Personelin yarısı oyuncu, şarkıcı, şovmen falan olunca... Elini sallasan ünlüye çarpıyorsun! Bir de böyle durumlarda insan, benim gibi hala kendini gazeteci zannedip ünlüleri süzünce biraz kepaze oluyor. Sen onları tanırken, g.a.g. sağolsun, onlar da seni tanıyor çünkü! Tuhaf ama, ünlülerin arasında bir selamlaşma varmış meğer. Ben yavaş yavaş anlıyorum. Ünlü ünlüyü görünce selam veriyor, hatırını soruyor, hatta öpüşüyor. Yabani olmamak lazım. O gece Patron Kim'de oynayan Janset'le aramızda tuhaf birşey geçti örneğin. Uzaktan birbirimizi görüp, kırk yıllık arkadaşmış gibi sarılıp öpüştük. Sohbet boyunca şunu düşündüm:
"Acaba biz ne zaman tanışmıştık?". Muhabbetin ortalarında ortaya çıktı ki, hayatımızda ilk defa birbirimizi görüyoruz ama sempati var karşılıklı demek ki, böyle bir sevgi seli olmuşuz.
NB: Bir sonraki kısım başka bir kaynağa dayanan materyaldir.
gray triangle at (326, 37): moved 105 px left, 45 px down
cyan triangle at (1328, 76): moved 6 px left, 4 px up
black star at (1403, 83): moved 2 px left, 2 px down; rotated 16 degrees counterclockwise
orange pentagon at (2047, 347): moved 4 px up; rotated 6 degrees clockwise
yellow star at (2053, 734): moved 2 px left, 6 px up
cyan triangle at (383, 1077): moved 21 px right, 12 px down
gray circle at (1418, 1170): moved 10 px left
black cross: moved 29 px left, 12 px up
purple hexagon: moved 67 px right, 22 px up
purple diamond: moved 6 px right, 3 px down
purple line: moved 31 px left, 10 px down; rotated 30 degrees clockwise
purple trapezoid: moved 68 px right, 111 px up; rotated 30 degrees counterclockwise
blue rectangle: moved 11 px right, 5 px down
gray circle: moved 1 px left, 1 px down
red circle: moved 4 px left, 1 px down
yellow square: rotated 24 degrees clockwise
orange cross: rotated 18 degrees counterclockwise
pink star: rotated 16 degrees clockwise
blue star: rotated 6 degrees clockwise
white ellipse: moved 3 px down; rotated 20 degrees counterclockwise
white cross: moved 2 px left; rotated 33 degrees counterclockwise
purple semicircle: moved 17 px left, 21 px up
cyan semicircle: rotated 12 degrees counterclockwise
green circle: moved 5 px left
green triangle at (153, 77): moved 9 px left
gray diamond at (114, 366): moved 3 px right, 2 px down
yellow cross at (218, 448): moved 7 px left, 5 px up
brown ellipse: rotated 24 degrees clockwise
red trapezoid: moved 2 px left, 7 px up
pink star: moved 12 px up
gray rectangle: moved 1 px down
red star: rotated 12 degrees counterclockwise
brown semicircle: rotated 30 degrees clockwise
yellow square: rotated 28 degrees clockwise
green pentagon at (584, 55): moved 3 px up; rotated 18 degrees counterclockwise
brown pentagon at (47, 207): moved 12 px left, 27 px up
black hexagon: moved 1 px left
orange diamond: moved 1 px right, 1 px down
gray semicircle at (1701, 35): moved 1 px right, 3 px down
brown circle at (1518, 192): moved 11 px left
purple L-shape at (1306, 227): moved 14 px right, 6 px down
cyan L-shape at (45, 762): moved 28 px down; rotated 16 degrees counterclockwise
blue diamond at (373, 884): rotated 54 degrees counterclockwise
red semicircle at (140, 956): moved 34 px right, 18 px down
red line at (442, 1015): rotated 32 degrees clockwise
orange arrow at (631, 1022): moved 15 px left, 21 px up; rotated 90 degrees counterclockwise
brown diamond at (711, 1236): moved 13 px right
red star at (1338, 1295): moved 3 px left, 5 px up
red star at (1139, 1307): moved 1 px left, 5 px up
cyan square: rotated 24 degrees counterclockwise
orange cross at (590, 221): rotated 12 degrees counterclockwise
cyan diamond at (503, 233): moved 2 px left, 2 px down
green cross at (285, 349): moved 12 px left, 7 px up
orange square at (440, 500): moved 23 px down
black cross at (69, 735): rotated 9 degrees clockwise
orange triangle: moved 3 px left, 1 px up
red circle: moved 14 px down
Bir de bilirsiniz, hani ünlüler "Sanat camiasında dostluk yok, herkes birbirinin kuyusunu kazıyor" açıklamaları yaparlar. Ben herhalde yeni, temiz ve saf hislerle dolu bir 'sanat camiası üyesi' olduğum için bir 'Kezban Roma'da' durumundayım. "Aman Cem Davran selam verdi, ay Hasan Kaçan kutladı, vay öteki bana bayılıyormuş, hayat ne güzel, ne iyi insanlar, haydi el ele tutuşup, dans edelim" zihniyetindeydim atv gecesinde. Şu anda daha nemrut hissediyorum. Şimdi olsa Janset'i de öpmem, elini sıkarım, o ayrı. Gördüğünüz gibi, eski Meloş performansımdan eser yok. Bu elbette bir formdan düşme değil. Ne dedikodular vardı atv gecesinden ama, sonra arkamdan "Bu sanat camiasında herkes birbirinin arkasından konuşuyor" denmesin diye kendimi tutuyorum. Siz artık magazin programlarına bir bakacaksınız gecenin detayları için. Ay, hem ünlü, hem gazeteci olmak ne zormuş vallahi!